Reproduce the lines below exactly. Skip images.

Supplied data:
========================================================================

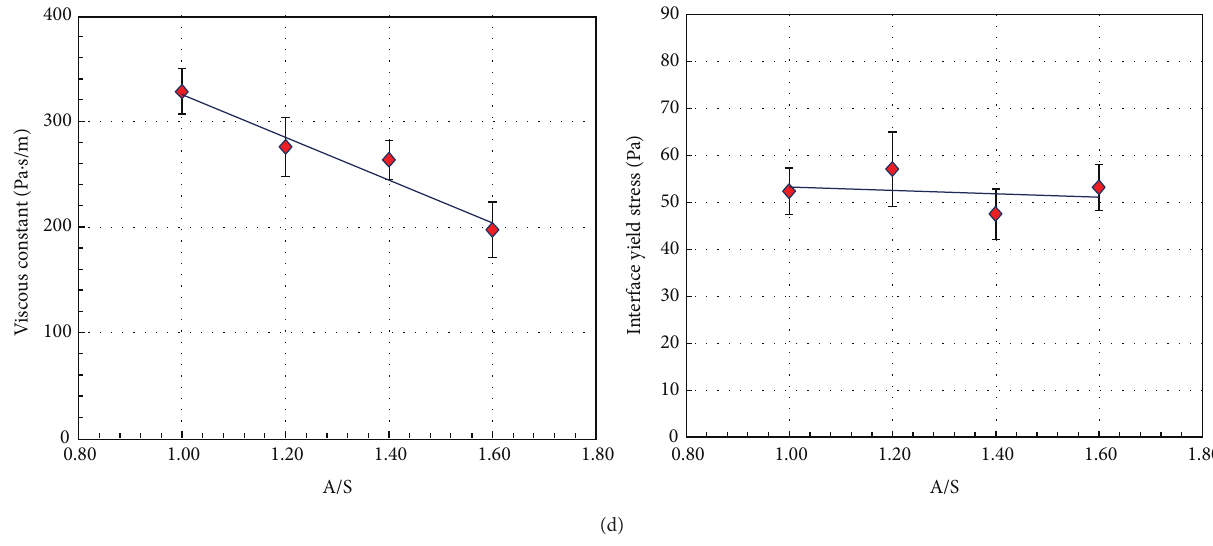
Figure 7: Experimental results of the first test program: (a) influence of the cement paste volume; (b) influence of the aggregates size; (c) influence of water/cement ratio; and (d) influence of aggregates/sand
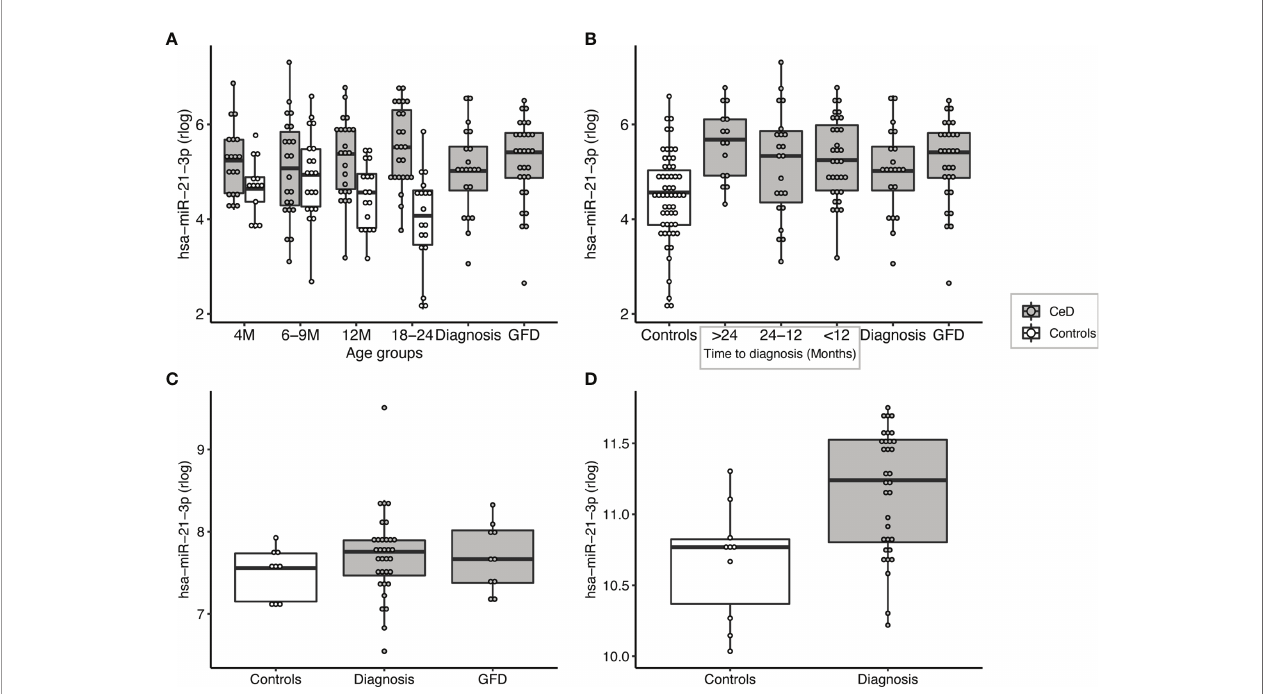
FIGURE 5 | miR-21-3p can be detected at high levels in pre-diagnostic samples of patients but not in age-matched controls and is signi fi cantly upregulated in the small intestinal biopsies of CeD patients. (A) PreventCD cohort: grouped by age of sampling (M=Months). (B) PreventCD cohort: pre-diagnostic (IgA anti- transglutaminase negative) samples of CeD patients are grouped by time till seroconversion: more than 24 months before seroconversion (>24), between 24-12 months before seroconversion (24-12), less than 12 months before seroconversion (<12), or at diagnosis (taken at seroconversion or at time of biopsy) and 6 months after starting GFD. Controls: all samples of the PreventCD controls. (C) Circulating miR-21-3p in the Milano-Bicocca cohort (circulation). (D) miR-21-3p expression in small-intestinal biopsies in the Milano-Bicocca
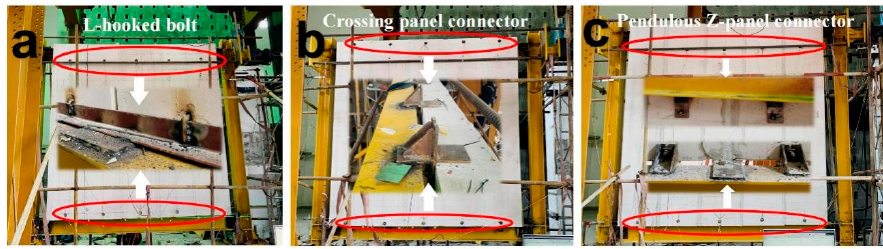
Figure 3. Overview of the test specimens: ( a ) SFW1; ( b ) SFW2; ( c ) SFW3.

========================================================================

Exercise solution:
Figure 7: Experimental results of the first test program: (a) influence of the cement paste volume; (b) influence of the aggregates size; (c) influence of water/cement ratio; and (d) influence of aggregates/sand
FIGURE 5 | miR-21-3p can be detected at high levels in pre-diagnostic samples of patients but not in age-matched controls and is signi fi cantly upregulated in the small intestinal biopsies of CeD patients. (A) PreventCD cohort: grouped by age of sampling (M=Months). (B) PreventCD cohort: pre-diagnostic (IgA anti- transglutaminase negative) samples of CeD patients are grouped by time till seroconversion: more than 24 months before seroconversion (>24), between 24-12 months before seroconversion (24-12), less than 12 months before seroconversion (<12), or at diagnosis (taken at seroconversion or at time of biopsy) and 6 months after starting GFD. Controls: all samples of the PreventCD controls. (C) Circulating miR-21-3p in the Milano-Bicocca cohort (circulation). (D) miR-21-3p expression in small-intestinal biopsies in the Milano-Bicocca
Figure 3. Overview of the test specimens: ( a ) SFW1; ( b ) SFW2; ( c ) SFW3.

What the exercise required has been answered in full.